The most frequent question I get from readers — whether family members, neighbors, friends or other book critics and authors — is “What should I be reading? What’s good right now?”
This column is the answer. I’ll provide a selection of the month’s hottest releases, from must-read memoirs to the finest fiction. And although a few Very Big Books may not make the cut, I’m sure we can all agree that Stephen King’s “Elevation” doesn’t really need more, well, elevation.
“All You Can Ever Know: A Memoir,” by Nicole Chung (Catapult, $26)
Chung’s search for her biological roots, after being raised in Oregon by white parents who adopted her from Korean parents, has to be one of this year’s finest books, let alone memoirs. Editor in chief of Catapult and former editor of the Toast, Chung has literary chops to spare and they’re on full display in descriptions of her need, pain and bravery.
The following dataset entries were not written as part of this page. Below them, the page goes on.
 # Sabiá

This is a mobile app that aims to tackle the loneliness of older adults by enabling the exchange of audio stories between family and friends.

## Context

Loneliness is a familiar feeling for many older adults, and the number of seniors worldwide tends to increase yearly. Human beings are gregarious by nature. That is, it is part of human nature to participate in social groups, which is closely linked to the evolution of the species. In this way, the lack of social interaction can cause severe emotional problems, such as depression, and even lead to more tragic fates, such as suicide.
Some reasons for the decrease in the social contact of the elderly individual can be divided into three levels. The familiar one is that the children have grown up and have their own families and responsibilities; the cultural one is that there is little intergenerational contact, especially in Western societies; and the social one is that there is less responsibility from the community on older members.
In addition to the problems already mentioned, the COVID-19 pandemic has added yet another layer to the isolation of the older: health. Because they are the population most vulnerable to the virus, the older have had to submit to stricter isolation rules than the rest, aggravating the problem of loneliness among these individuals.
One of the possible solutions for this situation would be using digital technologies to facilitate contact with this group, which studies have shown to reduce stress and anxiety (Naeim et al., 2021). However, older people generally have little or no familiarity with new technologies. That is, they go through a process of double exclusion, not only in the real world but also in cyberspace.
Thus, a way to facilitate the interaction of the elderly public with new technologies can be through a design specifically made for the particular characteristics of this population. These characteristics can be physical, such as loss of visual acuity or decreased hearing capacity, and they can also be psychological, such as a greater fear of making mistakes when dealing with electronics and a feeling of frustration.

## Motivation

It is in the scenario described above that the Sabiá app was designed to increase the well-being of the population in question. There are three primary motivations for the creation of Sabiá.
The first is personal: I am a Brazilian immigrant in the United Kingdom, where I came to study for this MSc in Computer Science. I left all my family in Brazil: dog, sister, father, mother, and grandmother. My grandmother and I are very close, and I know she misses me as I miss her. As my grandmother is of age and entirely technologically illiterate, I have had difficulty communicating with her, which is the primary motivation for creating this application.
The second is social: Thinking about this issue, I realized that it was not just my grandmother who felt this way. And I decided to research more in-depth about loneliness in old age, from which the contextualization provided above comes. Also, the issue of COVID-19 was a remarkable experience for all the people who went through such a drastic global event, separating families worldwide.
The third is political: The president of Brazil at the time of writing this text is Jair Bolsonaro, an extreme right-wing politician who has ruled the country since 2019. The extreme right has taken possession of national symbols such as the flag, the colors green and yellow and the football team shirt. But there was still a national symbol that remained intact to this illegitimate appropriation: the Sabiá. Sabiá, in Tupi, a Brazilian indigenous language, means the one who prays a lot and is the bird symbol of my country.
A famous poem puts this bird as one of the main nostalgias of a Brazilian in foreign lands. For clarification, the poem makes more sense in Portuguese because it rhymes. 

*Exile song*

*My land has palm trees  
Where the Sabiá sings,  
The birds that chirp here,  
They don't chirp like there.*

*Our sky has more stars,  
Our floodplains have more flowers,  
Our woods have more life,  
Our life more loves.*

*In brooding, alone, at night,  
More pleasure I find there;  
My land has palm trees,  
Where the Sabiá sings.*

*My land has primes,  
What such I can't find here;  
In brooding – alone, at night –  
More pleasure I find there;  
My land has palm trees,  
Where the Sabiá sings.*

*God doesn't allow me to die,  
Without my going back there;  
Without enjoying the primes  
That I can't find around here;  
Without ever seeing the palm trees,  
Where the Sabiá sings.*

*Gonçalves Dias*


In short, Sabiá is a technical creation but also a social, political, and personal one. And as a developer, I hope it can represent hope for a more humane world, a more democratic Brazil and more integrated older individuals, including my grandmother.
“The Flame: Poems Notebooks Lyrics Drawings,” by Leonard Cohen (FSG, $28)
Published posthumously, Cohen’s final volume shows his poetic soul. If you know the man only because of “Hallelujah” or “Suzanne,” pick up “The Flame” and warm yourself within its pages.
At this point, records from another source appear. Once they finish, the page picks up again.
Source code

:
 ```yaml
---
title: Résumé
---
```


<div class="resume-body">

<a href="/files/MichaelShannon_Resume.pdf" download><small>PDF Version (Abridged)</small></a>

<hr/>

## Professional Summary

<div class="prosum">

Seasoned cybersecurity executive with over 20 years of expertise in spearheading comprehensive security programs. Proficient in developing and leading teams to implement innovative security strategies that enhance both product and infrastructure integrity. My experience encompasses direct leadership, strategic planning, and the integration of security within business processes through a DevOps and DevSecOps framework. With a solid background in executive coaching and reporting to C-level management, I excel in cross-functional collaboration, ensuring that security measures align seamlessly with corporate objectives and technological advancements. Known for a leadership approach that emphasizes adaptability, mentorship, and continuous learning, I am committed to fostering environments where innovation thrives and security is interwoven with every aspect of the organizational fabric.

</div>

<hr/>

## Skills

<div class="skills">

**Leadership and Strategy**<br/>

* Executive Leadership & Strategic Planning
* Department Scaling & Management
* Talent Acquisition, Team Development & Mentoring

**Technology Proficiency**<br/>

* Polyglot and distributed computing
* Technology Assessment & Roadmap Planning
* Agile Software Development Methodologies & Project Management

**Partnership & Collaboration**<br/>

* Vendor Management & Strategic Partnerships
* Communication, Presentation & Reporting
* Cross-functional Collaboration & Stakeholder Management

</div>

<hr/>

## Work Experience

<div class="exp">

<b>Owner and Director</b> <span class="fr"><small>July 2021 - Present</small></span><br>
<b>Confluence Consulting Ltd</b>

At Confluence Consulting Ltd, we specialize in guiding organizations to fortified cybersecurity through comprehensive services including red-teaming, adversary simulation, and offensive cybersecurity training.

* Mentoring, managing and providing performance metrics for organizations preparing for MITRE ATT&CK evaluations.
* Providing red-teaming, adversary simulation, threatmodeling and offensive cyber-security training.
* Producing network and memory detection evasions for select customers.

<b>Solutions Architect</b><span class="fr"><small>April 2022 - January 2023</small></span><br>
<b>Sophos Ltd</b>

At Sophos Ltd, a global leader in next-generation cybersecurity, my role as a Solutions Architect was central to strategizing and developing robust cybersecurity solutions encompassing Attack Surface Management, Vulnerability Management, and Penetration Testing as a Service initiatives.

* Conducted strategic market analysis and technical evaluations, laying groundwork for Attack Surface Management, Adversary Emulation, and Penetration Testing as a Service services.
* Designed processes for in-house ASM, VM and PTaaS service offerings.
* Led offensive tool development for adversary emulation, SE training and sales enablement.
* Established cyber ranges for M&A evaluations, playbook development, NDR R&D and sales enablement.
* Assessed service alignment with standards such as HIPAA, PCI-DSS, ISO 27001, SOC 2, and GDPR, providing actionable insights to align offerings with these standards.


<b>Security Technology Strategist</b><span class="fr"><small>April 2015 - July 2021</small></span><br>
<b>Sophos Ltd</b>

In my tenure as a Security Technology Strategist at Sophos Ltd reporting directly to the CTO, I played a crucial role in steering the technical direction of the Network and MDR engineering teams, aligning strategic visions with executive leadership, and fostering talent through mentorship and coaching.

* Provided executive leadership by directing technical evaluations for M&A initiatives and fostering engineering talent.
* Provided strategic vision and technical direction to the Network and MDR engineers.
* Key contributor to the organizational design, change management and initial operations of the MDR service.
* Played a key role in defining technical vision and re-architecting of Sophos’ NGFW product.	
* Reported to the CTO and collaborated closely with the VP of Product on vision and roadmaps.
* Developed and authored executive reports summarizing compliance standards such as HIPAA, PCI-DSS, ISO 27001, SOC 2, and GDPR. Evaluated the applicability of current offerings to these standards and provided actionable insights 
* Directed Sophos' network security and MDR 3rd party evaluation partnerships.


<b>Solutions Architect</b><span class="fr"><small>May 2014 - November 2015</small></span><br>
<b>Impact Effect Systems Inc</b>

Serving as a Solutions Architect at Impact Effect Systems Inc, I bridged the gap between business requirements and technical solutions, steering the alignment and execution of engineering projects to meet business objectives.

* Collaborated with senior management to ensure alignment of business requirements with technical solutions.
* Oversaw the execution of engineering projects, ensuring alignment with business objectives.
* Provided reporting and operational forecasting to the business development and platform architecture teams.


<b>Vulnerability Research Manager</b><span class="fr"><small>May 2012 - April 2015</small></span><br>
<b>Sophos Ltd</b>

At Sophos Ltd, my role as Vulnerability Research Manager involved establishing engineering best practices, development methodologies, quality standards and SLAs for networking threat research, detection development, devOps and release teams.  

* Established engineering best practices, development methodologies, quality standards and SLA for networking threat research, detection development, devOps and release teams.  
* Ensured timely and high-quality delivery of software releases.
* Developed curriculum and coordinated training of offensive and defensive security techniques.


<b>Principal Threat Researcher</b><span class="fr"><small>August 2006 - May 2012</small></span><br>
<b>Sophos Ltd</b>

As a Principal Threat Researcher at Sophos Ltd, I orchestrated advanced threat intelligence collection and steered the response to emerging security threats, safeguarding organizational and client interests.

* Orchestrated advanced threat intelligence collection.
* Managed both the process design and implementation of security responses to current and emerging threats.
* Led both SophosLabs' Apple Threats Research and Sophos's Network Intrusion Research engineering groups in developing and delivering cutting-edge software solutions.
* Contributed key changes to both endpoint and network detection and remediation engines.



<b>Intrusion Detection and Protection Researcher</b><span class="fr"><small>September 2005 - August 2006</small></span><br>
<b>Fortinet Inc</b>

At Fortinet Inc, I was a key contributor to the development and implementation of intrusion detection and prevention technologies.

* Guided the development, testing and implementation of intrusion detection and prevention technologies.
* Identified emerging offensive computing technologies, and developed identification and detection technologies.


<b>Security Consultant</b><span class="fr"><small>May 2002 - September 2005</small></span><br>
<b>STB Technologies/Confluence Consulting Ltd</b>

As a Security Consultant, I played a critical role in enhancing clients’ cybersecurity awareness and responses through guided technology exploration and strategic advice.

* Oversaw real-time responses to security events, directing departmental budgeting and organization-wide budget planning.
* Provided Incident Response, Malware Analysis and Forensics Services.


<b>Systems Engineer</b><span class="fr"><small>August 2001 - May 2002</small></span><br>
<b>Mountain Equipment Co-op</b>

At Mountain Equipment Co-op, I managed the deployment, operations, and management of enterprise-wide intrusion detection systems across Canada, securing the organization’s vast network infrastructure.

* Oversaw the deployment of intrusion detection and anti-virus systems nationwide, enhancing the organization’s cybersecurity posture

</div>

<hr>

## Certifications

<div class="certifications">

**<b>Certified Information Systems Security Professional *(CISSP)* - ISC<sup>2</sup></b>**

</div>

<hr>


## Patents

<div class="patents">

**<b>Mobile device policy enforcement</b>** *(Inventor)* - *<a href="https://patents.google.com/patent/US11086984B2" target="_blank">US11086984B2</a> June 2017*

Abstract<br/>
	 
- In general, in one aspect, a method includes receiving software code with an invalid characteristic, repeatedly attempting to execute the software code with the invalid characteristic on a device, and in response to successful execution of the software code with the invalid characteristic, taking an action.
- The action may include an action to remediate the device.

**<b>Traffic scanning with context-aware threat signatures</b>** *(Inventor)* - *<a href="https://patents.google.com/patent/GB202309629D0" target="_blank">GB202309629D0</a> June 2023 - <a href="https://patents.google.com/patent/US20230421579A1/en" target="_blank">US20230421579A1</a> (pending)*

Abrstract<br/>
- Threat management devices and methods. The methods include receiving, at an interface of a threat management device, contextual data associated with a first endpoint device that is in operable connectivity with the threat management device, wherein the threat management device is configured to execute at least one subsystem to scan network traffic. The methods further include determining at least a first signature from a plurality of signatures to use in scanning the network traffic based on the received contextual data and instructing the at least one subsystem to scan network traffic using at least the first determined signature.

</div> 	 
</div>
“The Greatest Love Story Ever Told,” by Nick Offerman and Megan Mullally (Dutton, $28)
This is pure silly fun, with a generous side of real intimacy, from the scene-stealers from“Parks and Recreation” and “Will and Grace,” who remind us not only that relationships are like jigsaw puzzles, but also that solving jigsaw puzzles can help any relationship.
“Killing Commendatore,” by Haruki Murakami (Knopf, $30)
Even those who didn’t love some of the famed Japanese author’s earlier work should try this new one, translated by Philip Gabriel. It’s an homage to “The Great Gatsby,” as well as a sort of puzzle epic.
“November Road,” by Lou Berney (Morrow, $26.99)
There’s no shortage of books about the assassination of John F. Kennedy, including the aforementioned Stephen King’s “11/21/63.” This pick, by the author of “The Long and Faraway Gone,” offers an outlaw’s perspective on that era-defining tragedy.
“Unsheltered,” by Barbara Kingsolver (Harper, $29.99)
Cue the sound of book-club members’ credit cards being swiped; a new Kingsolver novel is an event. “Unsheltered” will have people talking not simply because it’s vintage Kingsolver, but because it’s a historical novel in two eras with pointed references to climate change.
“The Library Book,” by Susan Orlean (Simon & Schuster, $28)
The acclaimed author of “The Orchid Thief” returns with a book that’s both a chronicle of the catastrophic 1986 Los Angeles Public Library fire and a powerful paean to libraries and the people who love them.
“My Love Story,” by Tina Turner (Atria, $28)
You might remember Turner’s memoir, “I, Tina” that became the 1993 movie “What’s Love Got to Do With It?” Tough stuff. In her new autobiography, the woman born Anna Mae Bullock in Nutbush, Tenn., focuses less on her abusive ex and more on the passion for music that made her one of the world’s most successful entertainers.
“Well-Read Black Girl: Finding Our Stories, Discovering Ourselves,” by Glory Edim (Ballantine, $20)
Edim’s Well-Read Black Girl online community is one of the best arguments for social media that exists. In this essay collection she has edited, we can see that it’s also necessary, with some of today’s finest writers — including Jesmyn Ward, Jacqueline Woodson and Tayari Jones — making the case for why representation in literature changes lives.
“I Might Regret This: Essays, Drawings, Vulnerabilities, and Other Stuff,” by Abbi Jacobson (Grand Central, $28)
Have you watched “Broad City” yet? If not, do: Comedians Ilana Glazer and Abbi Jacobson might be the Lucy and Ethel of Gen Y. Jacobson, who recently drove cross-country alone, uses the more tender side of her humor in this delightful mash-up of an essay collection. She’s worth the trip.
Bethanne Patrick is the editor, most recently, of “The Books That Changed My Life: Reflections by 100 Authors, Actors, Musicians and Other Remarkable People.”